[Dataset entries]
——————————

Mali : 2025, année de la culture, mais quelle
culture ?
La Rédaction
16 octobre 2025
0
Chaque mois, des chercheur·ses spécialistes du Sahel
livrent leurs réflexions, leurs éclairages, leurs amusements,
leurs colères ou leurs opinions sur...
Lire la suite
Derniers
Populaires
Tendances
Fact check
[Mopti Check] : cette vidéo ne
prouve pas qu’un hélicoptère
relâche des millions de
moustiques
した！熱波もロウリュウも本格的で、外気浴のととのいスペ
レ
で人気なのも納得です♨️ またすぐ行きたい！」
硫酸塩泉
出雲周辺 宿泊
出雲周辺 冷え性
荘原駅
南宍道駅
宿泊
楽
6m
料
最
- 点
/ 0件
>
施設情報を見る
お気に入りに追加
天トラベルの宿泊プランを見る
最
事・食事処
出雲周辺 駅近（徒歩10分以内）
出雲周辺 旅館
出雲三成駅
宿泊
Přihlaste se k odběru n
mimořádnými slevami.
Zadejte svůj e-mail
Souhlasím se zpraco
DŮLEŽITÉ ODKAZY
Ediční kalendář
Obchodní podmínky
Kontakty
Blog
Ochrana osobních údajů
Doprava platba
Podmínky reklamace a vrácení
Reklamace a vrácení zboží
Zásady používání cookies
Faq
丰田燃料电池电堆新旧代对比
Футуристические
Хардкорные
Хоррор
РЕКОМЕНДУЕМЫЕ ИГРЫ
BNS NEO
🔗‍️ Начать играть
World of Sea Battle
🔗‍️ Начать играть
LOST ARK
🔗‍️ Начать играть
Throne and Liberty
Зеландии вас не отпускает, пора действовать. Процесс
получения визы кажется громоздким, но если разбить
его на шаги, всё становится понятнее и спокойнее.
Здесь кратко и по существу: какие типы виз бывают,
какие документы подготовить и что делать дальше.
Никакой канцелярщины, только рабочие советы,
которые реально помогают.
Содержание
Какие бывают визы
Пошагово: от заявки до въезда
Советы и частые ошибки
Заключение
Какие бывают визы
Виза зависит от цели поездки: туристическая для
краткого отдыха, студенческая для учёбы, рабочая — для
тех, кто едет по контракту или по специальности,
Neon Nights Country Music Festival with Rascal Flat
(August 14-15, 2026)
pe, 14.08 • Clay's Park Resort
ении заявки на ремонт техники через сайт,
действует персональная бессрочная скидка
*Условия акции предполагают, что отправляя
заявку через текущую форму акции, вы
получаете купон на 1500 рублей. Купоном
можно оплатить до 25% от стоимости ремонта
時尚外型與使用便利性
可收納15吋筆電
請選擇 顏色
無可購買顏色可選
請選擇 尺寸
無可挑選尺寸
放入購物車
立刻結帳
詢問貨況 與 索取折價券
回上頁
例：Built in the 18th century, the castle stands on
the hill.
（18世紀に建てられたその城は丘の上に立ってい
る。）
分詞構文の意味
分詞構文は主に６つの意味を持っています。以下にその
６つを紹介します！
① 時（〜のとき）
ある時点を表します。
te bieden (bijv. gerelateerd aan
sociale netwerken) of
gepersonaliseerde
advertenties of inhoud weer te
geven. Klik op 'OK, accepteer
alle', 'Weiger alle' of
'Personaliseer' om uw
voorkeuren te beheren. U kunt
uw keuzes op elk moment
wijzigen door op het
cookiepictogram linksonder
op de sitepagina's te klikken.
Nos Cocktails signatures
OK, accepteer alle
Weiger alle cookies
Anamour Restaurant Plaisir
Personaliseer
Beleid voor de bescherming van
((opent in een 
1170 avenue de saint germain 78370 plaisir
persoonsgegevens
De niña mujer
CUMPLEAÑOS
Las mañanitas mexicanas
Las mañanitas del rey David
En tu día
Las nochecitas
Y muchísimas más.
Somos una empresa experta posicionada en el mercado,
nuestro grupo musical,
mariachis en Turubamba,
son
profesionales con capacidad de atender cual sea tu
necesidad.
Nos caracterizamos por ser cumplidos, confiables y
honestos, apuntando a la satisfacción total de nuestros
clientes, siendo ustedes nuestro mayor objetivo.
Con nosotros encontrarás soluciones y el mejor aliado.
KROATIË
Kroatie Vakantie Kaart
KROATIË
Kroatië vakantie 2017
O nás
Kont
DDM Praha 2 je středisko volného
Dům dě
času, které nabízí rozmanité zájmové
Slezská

——————————

TO-DO ITEM – Reproduce each entry precisely, so that nothing differs from the original.

ANSWER AREA –
Mali : 2025, année de la culture, mais quelle
culture ?
La Rédaction
16 octobre 2025
0
Chaque mois, des chercheur·ses spécialistes du Sahel
livrent leurs réflexions, leurs éclairages, leurs amusements,
leurs colères ou leurs opinions sur...
Lire la suite
Derniers
Populaires
Tendances
Fact check
[Mopti Check] : cette vidéo ne
prouve pas qu’un hélicoptère
relâche des millions de
moustiques
した！熱波もロウリュウも本格的で、外気浴のととのいスペ
レ
で人気なのも納得です♨️ またすぐ行きたい！」
硫酸塩泉
出雲周辺 宿泊
出雲周辺 冷え性
荘原駅
南宍道駅
宿泊
楽
6m
料
最
- 点
/ 0件
>
施設情報を見る
お気に入りに追加
天トラベルの宿泊プランを見る
最
事・食事処
出雲周辺 駅近（徒歩10分以内）
出雲周辺 旅館
出雲三成駅
宿泊
Přihlaste se k odběru n
mimořádnými slevami.
Zadejte svůj e-mail
Souhlasím se zpraco
DŮLEŽITÉ ODKAZY
Ediční kalendář
Obchodní podmínky
Kontakty
Blog
Ochrana osobních údajů
Doprava platba
Podmínky reklamace a vrácení
Reklamace a vrácení zboží
Zásady používání cookies
Faq
丰田燃料电池电堆新旧代对比
Футуристические
Хардкорные
Хоррор
РЕКОМЕНДУЕМЫЕ ИГРЫ
BNS NEO
🔗‍️ Начать играть
World of Sea Battle
🔗‍️ Начать играть
LOST ARK
🔗‍️ Начать играть
Throne and Liberty
Зеландии вас не отпускает, пора действовать. Процесс
получения визы кажется громоздким, но если разбить
его на шаги, всё становится понятнее и спокойнее.
Здесь кратко и по существу: какие типы виз бывают,
какие документы подготовить и что делать дальше.
Никакой канцелярщины, только рабочие советы,
которые реально помогают.
Содержание
Какие бывают визы
Пошагово: от заявки до въезда
Советы и частые ошибки
Заключение
Какие бывают визы
Виза зависит от цели поездки: туристическая для
краткого отдыха, студенческая для учёбы, рабочая — для
тех, кто едет по контракту или по специальности,
Neon Nights Country Music Festival with Rascal Flat
(August 14-15, 2026)
pe, 14.08 • Clay's Park Resort
ении заявки на ремонт техники через сайт,
действует персональная бессрочная скидка
*Условия акции предполагают, что отправляя
заявку через текущую форму акции, вы
получаете купон на 1500 рублей. Купоном
можно оплатить до 25% от стоимости ремонта
時尚外型與使用便利性
可收納15吋筆電
請選擇 顏色
無可購買顏色可選
請選擇 尺寸
無可挑選尺寸
放入購物車
立刻結帳
詢問貨況 與 索取折價券
回上頁
例：Built in the 18th century, the castle stands on
the hill.
（18世紀に建てられたその城は丘の上に立ってい
る。）
分詞構文の意味
分詞構文は主に６つの意味を持っています。以下にその
６つを紹介します！
① 時（〜のとき）
ある時点を表します。
te bieden (bijv. gerelateerd aan
sociale netwerken) of
gepersonaliseerde
advertenties of inhoud weer te
geven. Klik op 'OK, accepteer
alle', 'Weiger alle' of
'Personaliseer' om uw
voorkeuren te beheren. U kunt
uw keuzes op elk moment
wijzigen door op het
cookiepictogram linksonder
op de sitepagina's te klikken.
Nos Cocktails signatures
OK, accepteer alle
Weiger alle cookies
Anamour Restaurant Plaisir
Personaliseer
Beleid voor de bescherming van
((opent in een 
1170 avenue de saint germain 78370 plaisir
persoonsgegevens
De niña mujer
CUMPLEAÑOS
Las mañanitas mexicanas
Las mañanitas del rey David
En tu día
Las nochecitas
Y muchísimas más.
Somos una empresa experta posicionada en el mercado,
nuestro grupo musical,
mariachis en Turubamba,
son
profesionales con capacidad de atender cual sea tu
necesidad.
Nos caracterizamos por ser cumplidos, confiables y
honestos, apuntando a la satisfacción total de nuestros
clientes, siendo ustedes nuestro mayor objetivo.
Con nosotros encontrarás soluciones y el mejor aliado.
KROATIË
Kroatie Vakantie Kaart
KROATIË
Kroatië vakantie 2017
O nás
Kont
DDM Praha 2 je středisko volného
Dům dě
času, které nabízí rozmanité zájmové
Slezská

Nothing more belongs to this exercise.